Berufsfeuerwehr in NRW: Erfahrungsbericht zum Auswahlverfahren

Die Feuerwehr kennt Lukas seit seiner Kindheit: Heute ist der 24-Jährige selbst Feuerwehrmann bei einer Berufsfeuerwehr in Nordrhein-Westfalen. Wie hat er das geschafft?

Erfahrungsbericht: Auswahlverfahren Feuerwehr

Ich bin in einer Großstadt in Nordrhein-Westfalen (NRW) aufgewachsen. In der Nähe meines Elternhauses war eine Feuerwache. Mehrere Male am Tag fuhren dort Rettungswagen los – mit Blaulicht und Martinshorn. Etwas seltener kamen Löschzüge vorbei. Davon war ich immer wieder aufs Neue fasziniert. Die Feuerwehrautos fand ich toll. Ich interessierte mich für die Technik und für die Ausrüstung der Feuerwehrleute. Deswegen trat ich mit zwölf Jahren in die Jugendfeuerwehr ein. Später engagierte ich mich in der Freiwilligen Feuerwehr.

Nach meinem Realschulabschluss absolvierte ich eine Ausbildung zum Tischler. Ich wollte eigentlich schnellstens zur Berufsfeuerwehr. Aber ich wusste, dass ich dafür nicht nur einen Schulabschluss brauche, sondern auch eine abgeschlossene Berufsausbildung. Nach meiner bestandenen Gesellenprüfung bewarb ich mich schließlich für eine Ausbildung zum Brandmeister. Daraufhin bekam ich einige Wochen später eine Einladung zum Auswahlverfahren.

Vorbereiten auf das Auswahlverfahren

„O je“, dachte ich mir, „was wird mich dort erwarten?“ In der Einladung stand, dass das Auswahlverfahren einen Tag lang dauern wird. Außerdem hieß es, dass mich ein schriftlicher Einstellungstest erwartet, ein Sporttest und ein Vorstellungsgespräch. Sportkleidung und Sportschuhe sollte man mitbringen.

Der Termin zum Auswahlverfahren war vier Wochen später. Ich begann, mich auf die Tests und das Vorstellungsgespräch vorzubereiten: Ich besorgte mir Bücher zum Einstellungstest der Feuerwehr und übte mit ihnen mögliche Aufgaben. Und ich machte sehr viel Sport – fast jeden Tag für ein bis zwei Stunden.

Ausdauer und Kraft gefordert

Am Auswahlverfahren nahmen etwa 20 junge Männer teil. Der Tag begann vormittags mit dem schriftlichen Einstellungstest.
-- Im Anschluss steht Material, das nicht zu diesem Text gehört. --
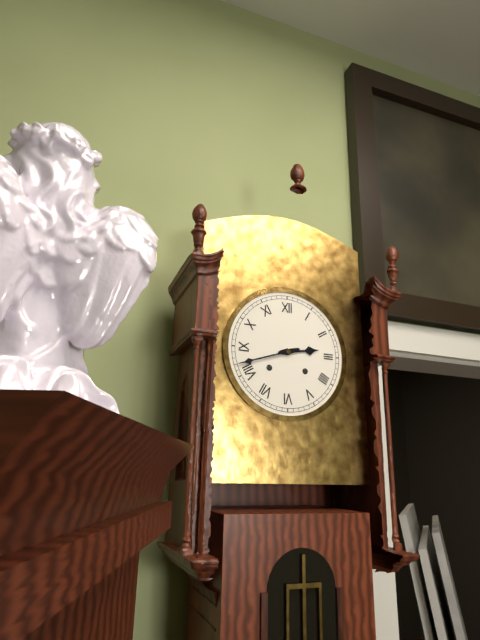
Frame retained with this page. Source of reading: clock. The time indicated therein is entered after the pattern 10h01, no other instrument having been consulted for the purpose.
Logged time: 2h42
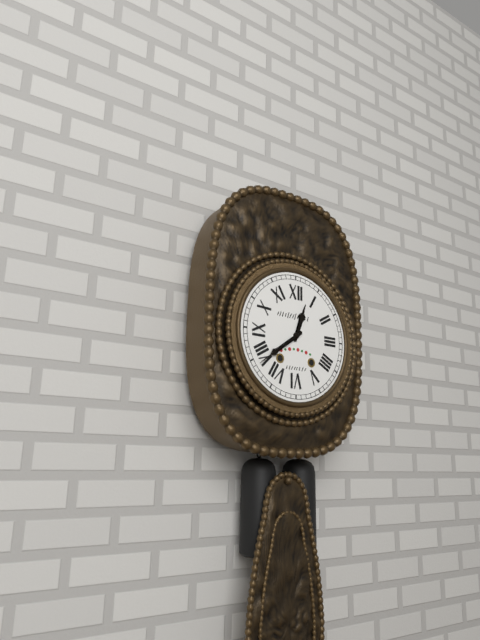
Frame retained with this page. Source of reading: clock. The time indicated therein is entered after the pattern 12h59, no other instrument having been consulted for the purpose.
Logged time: 12h39
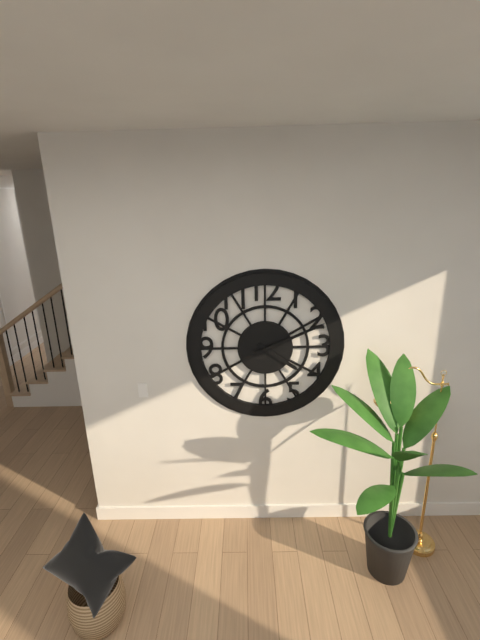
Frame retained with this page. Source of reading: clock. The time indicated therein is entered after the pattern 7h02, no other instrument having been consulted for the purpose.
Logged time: 4h11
Dabei ging es um unsere Allgemeinbildung, um Deutsch und Mathematik. Um die Aufgaben zu bearbeiten, hatten wir 90 Minuten Zeit. Der eine oder andere war sichtlich nervös, und ich musste mich wirklich konzentrieren. Die Fragen waren alles in allem aber nicht allzu schwer.

Am Nachmittag fand der Sporttest statt. Er bestand aus einem 3.000-Meter-Lauf, einem 400-Meter-Lauf und einem Kasten-Bumerang-Test sowie Gleichgewichtstests, Liegestütze und Wechselsprüngen. An einem zweiten Termin eine Woche später ging es ins Schwimmbad zu einem 400-Meter-Schwimmen und einem Tauchtest (15 Meter). Ich war sehr froh, dass ich in den Wochen vorher viel trainiert hatte. Ich weiß nicht, ob ich sonst die Ausdauer und Kraft gehabt hätte, um zu bestehen.

Untersuchung beim Amtsarzt

Die ärztliche Untersuchung fand einige Wochen später statt. Mich untersuchte ein Amtsarzt im Gesundheitsamt. Nach einer Selbstauskunft über meine Gesundheit folgten jede Menge Tests: Reflextests, ein Sehtest, ein Hörtest, ein Lungenfunktionstest und das Röntgen meines Brustkorbs. Der Arzt brauchte von mir eine Blutprobe und eine Urinprobe. Er machte mit mir auch noch einen EKG-Test auf einem Fahrrad-Ergometer. Am Ende gab er sein „Okay“: Ich durfte meine Ausbildung zum Brandmeister antreten.